> Prompt
Print out the whole listing below exactly as it is written.

> Dataset entries
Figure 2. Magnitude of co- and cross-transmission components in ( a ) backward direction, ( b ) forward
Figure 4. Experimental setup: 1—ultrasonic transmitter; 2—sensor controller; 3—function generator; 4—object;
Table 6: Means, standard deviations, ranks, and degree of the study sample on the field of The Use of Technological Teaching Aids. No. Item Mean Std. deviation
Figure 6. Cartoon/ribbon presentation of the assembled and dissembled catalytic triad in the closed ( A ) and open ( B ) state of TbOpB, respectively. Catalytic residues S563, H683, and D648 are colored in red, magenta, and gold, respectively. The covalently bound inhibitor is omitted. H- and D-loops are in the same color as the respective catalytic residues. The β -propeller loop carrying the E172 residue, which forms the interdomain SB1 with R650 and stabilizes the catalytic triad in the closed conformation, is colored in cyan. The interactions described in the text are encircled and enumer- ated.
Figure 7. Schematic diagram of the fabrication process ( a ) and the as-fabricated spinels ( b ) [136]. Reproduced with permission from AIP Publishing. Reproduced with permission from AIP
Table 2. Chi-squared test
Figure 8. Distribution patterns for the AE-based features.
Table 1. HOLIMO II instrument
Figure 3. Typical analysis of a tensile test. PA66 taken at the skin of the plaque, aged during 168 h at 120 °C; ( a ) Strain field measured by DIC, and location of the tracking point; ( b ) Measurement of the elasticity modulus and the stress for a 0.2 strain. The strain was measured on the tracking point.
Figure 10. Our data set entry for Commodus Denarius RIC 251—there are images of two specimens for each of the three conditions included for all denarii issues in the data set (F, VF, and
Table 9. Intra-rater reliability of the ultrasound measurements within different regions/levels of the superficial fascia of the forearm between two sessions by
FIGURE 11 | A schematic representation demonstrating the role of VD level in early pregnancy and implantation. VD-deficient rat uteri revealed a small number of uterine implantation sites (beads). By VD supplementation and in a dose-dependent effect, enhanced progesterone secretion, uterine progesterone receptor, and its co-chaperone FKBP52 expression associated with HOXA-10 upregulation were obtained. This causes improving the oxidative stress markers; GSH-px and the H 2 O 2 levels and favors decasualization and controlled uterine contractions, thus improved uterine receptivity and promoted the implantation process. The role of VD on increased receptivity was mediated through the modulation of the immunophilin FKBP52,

> Problem solution
Figure 2. Magnitude of co- and cross-transmission components in ( a ) backward direction, ( b ) forward
Figure 4. Experimental setup: 1—ultrasonic transmitter; 2—sensor controller; 3—function generator; 4—object;
Table 6: Means, standard deviations, ranks, and degree of the study sample on the field of The Use of Technological Teaching Aids. No. Item Mean Std. deviation
Figure 6. Cartoon/ribbon presentation of the assembled and dissembled catalytic triad in the closed ( A ) and open ( B ) state of TbOpB, respectively. Catalytic residues S563, H683, and D648 are colored in red, magenta, and gold, respectively. The covalently bound inhibitor is omitted. H- and D-loops are in the same color as the respective catalytic residues. The β -propeller loop carrying the E172 residue, which forms the interdomain SB1 with R650 and stabilizes the catalytic triad in the closed conformation, is colored in cyan. The interactions described in the text are encircled and enumer- ated.
Figure 7. Schematic diagram of the fabrication process ( a ) and the as-fabricated spinels ( b ) [136]. Reproduced with permission from AIP Publishing. Reproduced with permission from AIP
Table 2. Chi-squared test
Figure 8. Distribution patterns for the AE-based features.
Table 1. HOLIMO II instrument
Figure 3. Typical analysis of a tensile test. PA66 taken at the skin of the plaque, aged during 168 h at 120 °C; ( a ) Strain field measured by DIC, and location of the tracking point; ( b ) Measurement of the elasticity modulus and the stress for a 0.2 strain. The strain was measured on the tracking point.
Figure 10. Our data set entry for Commodus Denarius RIC 251—there are images of two specimens for each of the three conditions included for all denarii issues in the data set (F, VF, and
Table 9. Intra-rater reliability of the ultrasound measurements within different regions/levels of the superficial fascia of the forearm between two sessions by
FIGURE 11 | A schematic representation demonstrating the role of VD level in early pregnancy and implantation. VD-deficient rat uteri revealed a small number of uterine implantation sites (beads). By VD supplementation and in a dose-dependent effect, enhanced progesterone secretion, uterine progesterone receptor, and its co-chaperone FKBP52 expression associated with HOXA-10 upregulation were obtained. This causes improving the oxidative stress markers; GSH-px and the H 2 O 2 levels and favors decasualization and controlled uterine contractions, thus improved uterine receptivity and promoted the implantation process. The role of VD on increased receptivity was mediated through the modulation of the immunophilin FKBP52,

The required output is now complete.